From what I unsterstood the JDK 11 you enabled it's an OpenJDK instead the issue happens on "IBM OpenJ9 JDK"

[jhalterman]

Sure, which is why I'm hesitant to remove support for the current approach for Oracle/Open JDK users (most people) if not necessary.

[giamma]

If I am not mistaken, unsafe has been moved to a different package in jdk 10 and later so I don't understand how tests using lambdas can pass.

[nfalco79]

If I am not mistaken, unsafe has been moved to a different package in jdk 10 and later so I don't understand how tests using lambdas can pass.

With JDK 11, the first methods of sun.misc.Unsafe are being retired but the class is yet there.

The point here is modelmapper will not work for production (if lambas) for some application servers (for now seems IBM). For what I can see on modelmapper issue without a clear message in logs. This prevent the use of modelmapper for business libraries or at least with a double check for JDK compatibility.
This could be a good occasion to improve the travis pipeline and check the coverage for the most availables JDK on the market and declare the know limitations.

[nfalco79]

@jhalterman so the approach could be continue to use Usafe to access private field without the needs of --add-exports and switch to the proposed new approach to get the ConstantPool that is valid also for IBM JVM.
At this point since com.sun.Unsafe starting JDK11 (or maybe 9) is into jdk.unsupported module (that could not be always available) switch to jdk.internal.Unsafe in case of JAVA > 9

[jhalterman]

How about an adaptive approach - attempt to load the class with Unsafe, if it fails then go through SharedSecrets? That would minimize inconvenience for existing users so they don't need to --add-exports until the Unsafe APIs are actually removed in the future.

[nfalco79]

How about an adaptive approach - attempt to load the class with Unsafe, if it fails then go through SharedSecrets? That would minimize inconvenience for existing users so they don't need to --add-exports until the Unsafe APIs are actually removed in the future.

For what I understood com.sun.Unsafe was moved to jdk.internal.Unsafe to mark that it's a private package. The use of Unsafe is needed to access field or classes in jdk.internal package without the --add-exports due to the module system. SharedSecrets is the alternative to get the ConstantPool instead to get it directly throught jdk.internal.reflect.ConstantPool. This approach is valid on both JVM.

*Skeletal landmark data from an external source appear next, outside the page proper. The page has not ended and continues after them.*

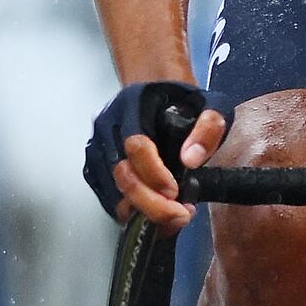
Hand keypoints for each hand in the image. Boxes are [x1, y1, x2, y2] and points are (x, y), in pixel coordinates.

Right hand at [87, 80, 218, 226]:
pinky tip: (157, 209)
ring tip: (174, 214)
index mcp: (132, 106)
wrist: (157, 91)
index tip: (176, 191)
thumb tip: (191, 159)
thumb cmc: (181, 99)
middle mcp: (108, 127)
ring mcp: (98, 148)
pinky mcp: (96, 166)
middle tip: (180, 214)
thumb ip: (207, 127)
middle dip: (151, 203)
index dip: (155, 174)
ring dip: (144, 211)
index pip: (135, 146)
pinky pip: (108, 198)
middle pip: (120, 175)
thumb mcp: (209, 103)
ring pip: (113, 192)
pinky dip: (132, 211)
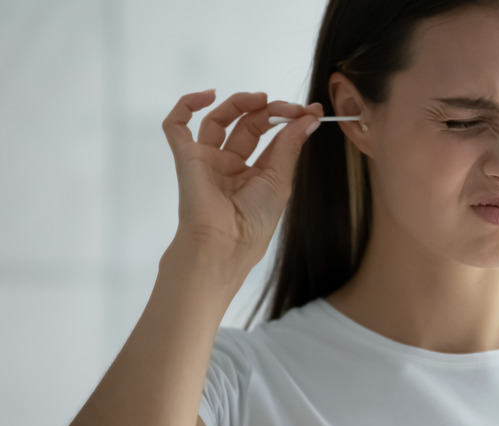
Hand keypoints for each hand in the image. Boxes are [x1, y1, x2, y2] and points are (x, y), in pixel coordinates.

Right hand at [161, 89, 322, 275]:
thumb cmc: (253, 223)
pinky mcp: (186, 158)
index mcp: (256, 174)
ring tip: (259, 99)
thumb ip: (290, 146)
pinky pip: (177, 126)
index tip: (310, 111)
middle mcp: (231, 165)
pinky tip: (207, 96)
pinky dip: (187, 105)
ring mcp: (208, 160)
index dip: (289, 120)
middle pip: (248, 124)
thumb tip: (310, 118)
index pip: (271, 137)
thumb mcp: (280, 181)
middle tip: (288, 107)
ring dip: (239, 103)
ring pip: (218, 120)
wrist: (222, 245)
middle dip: (270, 110)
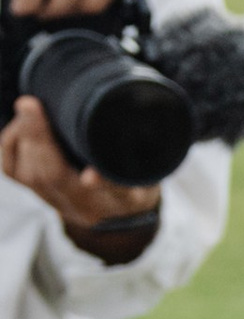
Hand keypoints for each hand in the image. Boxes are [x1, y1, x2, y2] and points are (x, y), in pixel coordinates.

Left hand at [0, 94, 162, 232]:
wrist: (119, 214)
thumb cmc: (140, 179)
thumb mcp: (154, 168)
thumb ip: (148, 150)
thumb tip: (140, 110)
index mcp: (123, 201)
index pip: (114, 192)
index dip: (103, 182)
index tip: (92, 173)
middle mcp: (87, 206)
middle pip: (55, 179)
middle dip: (38, 139)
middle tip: (30, 104)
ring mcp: (59, 202)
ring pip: (30, 176)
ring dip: (22, 138)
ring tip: (28, 109)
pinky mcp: (39, 193)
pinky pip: (14, 171)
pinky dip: (11, 144)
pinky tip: (20, 125)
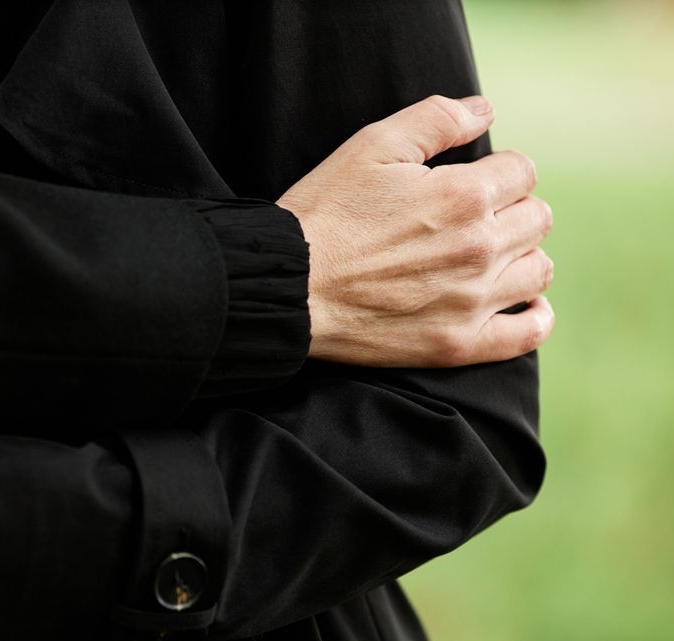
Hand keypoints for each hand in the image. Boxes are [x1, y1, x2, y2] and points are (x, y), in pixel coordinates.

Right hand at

So @giamma in short if JAVA <= 8 than keep the actual approach instead if JAVA >= 9 than use jdk.internal.Usafe and SharedSecrets to get the ConstantPool right?

[jhalterman]

I would even keep the Unsafe approach for 10, 11 if it works, which for the Oracle and OpenJDKs I've tested with, it does.

[giamma]

Interesting reading for JDK 12 https://openjdk.java.net/jeps/334

[michelole]

FYI it seems jdk.internal.misc.SharedSecrets moved to jdk.internal.access.SharedSecrets in JDK12.